--- WORK INSTRUCTION ---
Give the listing again in full, matching it character for character.

--- GIVEN DATA ---

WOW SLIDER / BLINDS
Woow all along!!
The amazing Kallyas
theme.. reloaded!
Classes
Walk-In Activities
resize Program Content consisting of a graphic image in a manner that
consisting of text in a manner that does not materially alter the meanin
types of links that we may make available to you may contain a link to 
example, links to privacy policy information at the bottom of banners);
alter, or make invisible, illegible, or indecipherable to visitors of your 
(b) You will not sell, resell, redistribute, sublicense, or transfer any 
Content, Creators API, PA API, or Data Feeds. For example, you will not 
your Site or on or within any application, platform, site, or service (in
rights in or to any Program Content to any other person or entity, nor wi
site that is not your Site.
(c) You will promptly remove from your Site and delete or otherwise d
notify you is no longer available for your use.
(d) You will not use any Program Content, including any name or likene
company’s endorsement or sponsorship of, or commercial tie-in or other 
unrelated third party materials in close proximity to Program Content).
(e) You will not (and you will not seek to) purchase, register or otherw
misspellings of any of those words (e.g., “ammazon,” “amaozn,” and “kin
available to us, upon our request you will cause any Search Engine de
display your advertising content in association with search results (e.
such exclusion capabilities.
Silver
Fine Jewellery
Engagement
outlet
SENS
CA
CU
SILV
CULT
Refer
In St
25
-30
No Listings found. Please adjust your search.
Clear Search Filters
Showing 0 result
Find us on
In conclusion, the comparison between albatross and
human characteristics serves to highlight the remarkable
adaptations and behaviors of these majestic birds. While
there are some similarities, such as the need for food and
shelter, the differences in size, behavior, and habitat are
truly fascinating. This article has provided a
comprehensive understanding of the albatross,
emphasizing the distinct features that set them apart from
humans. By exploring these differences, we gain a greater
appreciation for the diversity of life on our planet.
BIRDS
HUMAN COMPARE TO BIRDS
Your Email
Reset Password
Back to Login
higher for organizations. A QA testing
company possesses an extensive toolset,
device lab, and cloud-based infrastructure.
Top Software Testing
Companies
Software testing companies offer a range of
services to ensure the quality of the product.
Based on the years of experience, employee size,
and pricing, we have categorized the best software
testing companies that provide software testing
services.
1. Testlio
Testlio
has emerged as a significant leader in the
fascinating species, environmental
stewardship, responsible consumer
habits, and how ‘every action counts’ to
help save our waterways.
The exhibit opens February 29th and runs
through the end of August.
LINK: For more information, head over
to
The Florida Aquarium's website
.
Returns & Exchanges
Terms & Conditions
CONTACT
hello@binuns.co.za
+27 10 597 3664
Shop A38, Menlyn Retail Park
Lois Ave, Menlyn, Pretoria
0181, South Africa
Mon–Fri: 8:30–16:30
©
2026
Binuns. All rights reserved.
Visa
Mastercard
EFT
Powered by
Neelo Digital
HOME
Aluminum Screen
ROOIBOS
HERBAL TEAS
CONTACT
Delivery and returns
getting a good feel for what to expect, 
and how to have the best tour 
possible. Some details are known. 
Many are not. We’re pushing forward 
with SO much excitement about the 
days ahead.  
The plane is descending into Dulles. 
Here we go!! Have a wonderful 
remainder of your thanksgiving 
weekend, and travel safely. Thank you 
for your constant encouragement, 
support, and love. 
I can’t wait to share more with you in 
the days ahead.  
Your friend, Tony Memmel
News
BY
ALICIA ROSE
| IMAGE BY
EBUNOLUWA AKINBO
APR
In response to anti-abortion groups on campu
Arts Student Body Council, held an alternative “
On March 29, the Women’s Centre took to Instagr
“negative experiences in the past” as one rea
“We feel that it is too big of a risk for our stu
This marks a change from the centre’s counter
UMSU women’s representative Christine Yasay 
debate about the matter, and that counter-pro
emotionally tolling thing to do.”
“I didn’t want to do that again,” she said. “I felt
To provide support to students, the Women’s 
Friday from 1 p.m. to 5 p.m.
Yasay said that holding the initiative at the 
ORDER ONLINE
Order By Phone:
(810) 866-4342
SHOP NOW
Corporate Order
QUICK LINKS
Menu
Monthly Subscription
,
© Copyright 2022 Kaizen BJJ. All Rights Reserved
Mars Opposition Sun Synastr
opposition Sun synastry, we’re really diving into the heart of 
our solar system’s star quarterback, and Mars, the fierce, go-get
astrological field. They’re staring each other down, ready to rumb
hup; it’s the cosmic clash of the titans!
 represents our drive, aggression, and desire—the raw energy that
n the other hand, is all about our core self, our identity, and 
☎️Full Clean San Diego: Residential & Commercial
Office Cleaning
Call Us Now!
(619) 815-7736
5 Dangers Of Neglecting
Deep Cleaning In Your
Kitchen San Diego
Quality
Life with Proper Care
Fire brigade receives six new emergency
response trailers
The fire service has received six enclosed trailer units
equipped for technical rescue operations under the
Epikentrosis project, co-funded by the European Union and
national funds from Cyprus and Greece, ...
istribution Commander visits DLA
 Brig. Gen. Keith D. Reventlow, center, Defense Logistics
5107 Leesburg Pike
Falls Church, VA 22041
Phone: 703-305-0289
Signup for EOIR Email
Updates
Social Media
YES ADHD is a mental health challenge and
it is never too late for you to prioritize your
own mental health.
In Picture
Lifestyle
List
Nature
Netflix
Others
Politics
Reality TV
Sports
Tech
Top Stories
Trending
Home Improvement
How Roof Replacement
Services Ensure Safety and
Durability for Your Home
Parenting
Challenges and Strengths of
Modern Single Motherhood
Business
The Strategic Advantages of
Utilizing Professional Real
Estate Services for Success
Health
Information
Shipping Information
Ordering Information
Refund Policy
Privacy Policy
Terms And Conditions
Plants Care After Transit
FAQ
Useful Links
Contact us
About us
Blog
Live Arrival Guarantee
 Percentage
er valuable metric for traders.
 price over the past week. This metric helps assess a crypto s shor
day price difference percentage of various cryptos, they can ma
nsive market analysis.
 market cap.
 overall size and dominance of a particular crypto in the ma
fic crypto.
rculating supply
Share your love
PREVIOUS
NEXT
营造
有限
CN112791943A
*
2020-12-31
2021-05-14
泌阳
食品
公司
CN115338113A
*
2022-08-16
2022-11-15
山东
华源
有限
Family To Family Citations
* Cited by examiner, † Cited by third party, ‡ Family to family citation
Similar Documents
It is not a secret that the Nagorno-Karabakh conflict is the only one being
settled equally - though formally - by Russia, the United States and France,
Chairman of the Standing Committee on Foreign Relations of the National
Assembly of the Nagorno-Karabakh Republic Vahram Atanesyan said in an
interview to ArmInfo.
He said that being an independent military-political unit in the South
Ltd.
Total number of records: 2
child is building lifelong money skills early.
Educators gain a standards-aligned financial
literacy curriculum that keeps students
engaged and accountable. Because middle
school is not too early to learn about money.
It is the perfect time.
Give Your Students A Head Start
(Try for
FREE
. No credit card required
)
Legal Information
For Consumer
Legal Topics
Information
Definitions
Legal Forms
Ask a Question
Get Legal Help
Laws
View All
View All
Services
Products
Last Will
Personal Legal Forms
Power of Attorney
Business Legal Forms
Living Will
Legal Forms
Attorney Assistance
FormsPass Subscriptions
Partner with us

--- EXERCISE ANSWER ---
WOW SLIDER / BLINDS
Woow all along!!
The amazing Kallyas
theme.. reloaded!
Classes
Walk-In Activities
resize Program Content consisting of a graphic image in a manner that
consisting of text in a manner that does not materially alter the meanin
types of links that we may make available to you may contain a link to 
example, links to privacy policy information at the bottom of banners);
alter, or make invisible, illegible, or indecipherable to visitors of your 
(b) You will not sell, resell, redistribute, sublicense, or transfer any 
Content, Creators API, PA API, or Data Feeds. For example, you will not 
your Site or on or within any application, platform, site, or service (in
rights in or to any Program Content to any other person or entity, nor wi
site that is not your Site.
(c) You will promptly remove from your Site and delete or otherwise d
notify you is no longer available for your use.
(d) You will not use any Program Content, including any name or likene
company’s endorsement or sponsorship of, or commercial tie-in or other 
unrelated third party materials in close proximity to Program Content).
(e) You will not (and you will not seek to) purchase, register or otherw
misspellings of any of those words (e.g., “ammazon,” “amaozn,” and “kin
available to us, upon our request you will cause any Search Engine de
display your advertising content in association with search results (e.
such exclusion capabilities.
Silver
Fine Jewellery
Engagement
outlet
SENS
CA
CU
SILV
CULT
Refer
In St
25
-30
No Listings found. Please adjust your search.
Clear Search Filters
Showing 0 result
Find us on
In conclusion, the comparison between albatross and
human characteristics serves to highlight the remarkable
adaptations and behaviors of these majestic birds. While
there are some similarities, such as the need for food and
shelter, the differences in size, behavior, and habitat are
truly fascinating. This article has provided a
comprehensive understanding of the albatross,
emphasizing the distinct features that set them apart from
humans. By exploring these differences, we gain a greater
appreciation for the diversity of life on our planet.
BIRDS
HUMAN COMPARE TO BIRDS
Your Email
Reset Password
Back to Login
higher for organizations. A QA testing
company possesses an extensive toolset,
device lab, and cloud-based infrastructure.
Top Software Testing
Companies
Software testing companies offer a range of
services to ensure the quality of the product.
Based on the years of experience, employee size,
and pricing, we have categorized the best software
testing companies that provide software testing
services.
1. Testlio
Testlio
has emerged as a significant leader in the
fascinating species, environmental
stewardship, responsible consumer
habits, and how ‘every action counts’ to
help save our waterways.
The exhibit opens February 29th and runs
through the end of August.
LINK: For more information, head over
to
The Florida Aquarium's website
.
Returns & Exchanges
Terms & Conditions
CONTACT
hello@binuns.co.za
+27 10 597 3664
Shop A38, Menlyn Retail Park
Lois Ave, Menlyn, Pretoria
0181, South Africa
Mon–Fri: 8:30–16:30
©
2026
Binuns. All rights reserved.
Visa
Mastercard
EFT
Powered by
Neelo Digital
HOME
Aluminum Screen
ROOIBOS
HERBAL TEAS
CONTACT
Delivery and returns
getting a good feel for what to expect, 
and how to have the best tour 
possible. Some details are known. 
Many are not. We’re pushing forward 
with SO much excitement about the 
days ahead.  
The plane is descending into Dulles. 
Here we go!! Have a wonderful 
remainder of your thanksgiving 
weekend, and travel safely. Thank you 
for your constant encouragement, 
support, and love. 
I can’t wait to share more with you in 
the days ahead.  
Your friend, Tony Memmel
News
BY
ALICIA ROSE
| IMAGE BY
EBUNOLUWA AKINBO
APR
In response to anti-abortion groups on campu
Arts Student Body Council, held an alternative “
On March 29, the Women’s Centre took to Instagr
“negative experiences in the past” as one rea
“We feel that it is too big of a risk for our stu
This marks a change from the centre’s counter
UMSU women’s representative Christine Yasay 
debate about the matter, and that counter-pro
emotionally tolling thing to do.”
“I didn’t want to do that again,” she said. “I felt
To provide support to students, the Women’s 
Friday from 1 p.m. to 5 p.m.
Yasay said that holding the initiative at the 
ORDER ONLINE
Order By Phone:
(810) 866-4342
SHOP NOW
Corporate Order
QUICK LINKS
Menu
Monthly Subscription
,
© Copyright 2022 Kaizen BJJ. All Rights Reserved
Mars Opposition Sun Synastr
opposition Sun synastry, we’re really diving into the heart of 
our solar system’s star quarterback, and Mars, the fierce, go-get
astrological field. They’re staring each other down, ready to rumb
hup; it’s the cosmic clash of the titans!
 represents our drive, aggression, and desire—the raw energy that
n the other hand, is all about our core self, our identity, and 
☎️Full Clean San Diego: Residential & Commercial
Office Cleaning
Call Us Now!
(619) 815-7736
5 Dangers Of Neglecting
Deep Cleaning In Your
Kitchen San Diego
Quality
Life with Proper Care
Fire brigade receives six new emergency
response trailers
The fire service has received six enclosed trailer units
equipped for technical rescue operations under the
Epikentrosis project, co-funded by the European Union and
national funds from Cyprus and Greece, ...
istribution Commander visits DLA
 Brig. Gen. Keith D. Reventlow, center, Defense Logistics
5107 Leesburg Pike
Falls Church, VA 22041
Phone: 703-305-0289
Signup for EOIR Email
Updates
Social Media
YES ADHD is a mental health challenge and
it is never too late for you to prioritize your
own mental health.
In Picture
Lifestyle
List
Nature
Netflix
Others
Politics
Reality TV
Sports
Tech
Top Stories
Trending
Home Improvement
How Roof Replacement
Services Ensure Safety and
Durability for Your Home
Parenting
Challenges and Strengths of
Modern Single Motherhood
Business
The Strategic Advantages of
Utilizing Professional Real
Estate Services for Success
Health
Information
Shipping Information
Ordering Information
Refund Policy
Privacy Policy
Terms And Conditions
Plants Care After Transit
FAQ
Useful Links
Contact us
About us
Blog
Live Arrival Guarantee
 Percentage
er valuable metric for traders.
 price over the past week. This metric helps assess a crypto s shor
day price difference percentage of various cryptos, they can ma
nsive market analysis.
 market cap.
 overall size and dominance of a particular crypto in the ma
fic crypto.
rculating supply
Share your love
PREVIOUS
NEXT
营造
有限
CN112791943A
*
2020-12-31
2021-05-14
泌阳
食品
公司
CN115338113A
*
2022-08-16
2022-11-15
山东
华源
有限
Family To Family Citations
* Cited by examiner, † Cited by third party, ‡ Family to family citation
Similar Documents
It is not a secret that the Nagorno-Karabakh conflict is the only one being
settled equally - though formally - by Russia, the United States and France,
Chairman of the Standing Committee on Foreign Relations of the National
Assembly of the Nagorno-Karabakh Republic Vahram Atanesyan said in an
interview to ArmInfo.
He said that being an independent military-political unit in the South
Ltd.
Total number of records: 2
child is building lifelong money skills early.
Educators gain a standards-aligned financial
literacy curriculum that keeps students
engaged and accountable. Because middle
school is not too early to learn about money.
It is the perfect time.
Give Your Students A Head Start
(Try for
FREE
. No credit card required
)
Legal Information
For Consumer
Legal Topics
Information
Definitions
Legal Forms
Ask a Question
Get Legal Help
Laws
View All
View All
Services
Products
Last Will
Personal Legal Forms
Power of Attorney
Business Legal Forms
Living Will
Legal Forms
Attorney Assistance
FormsPass Subscriptions
Partner with us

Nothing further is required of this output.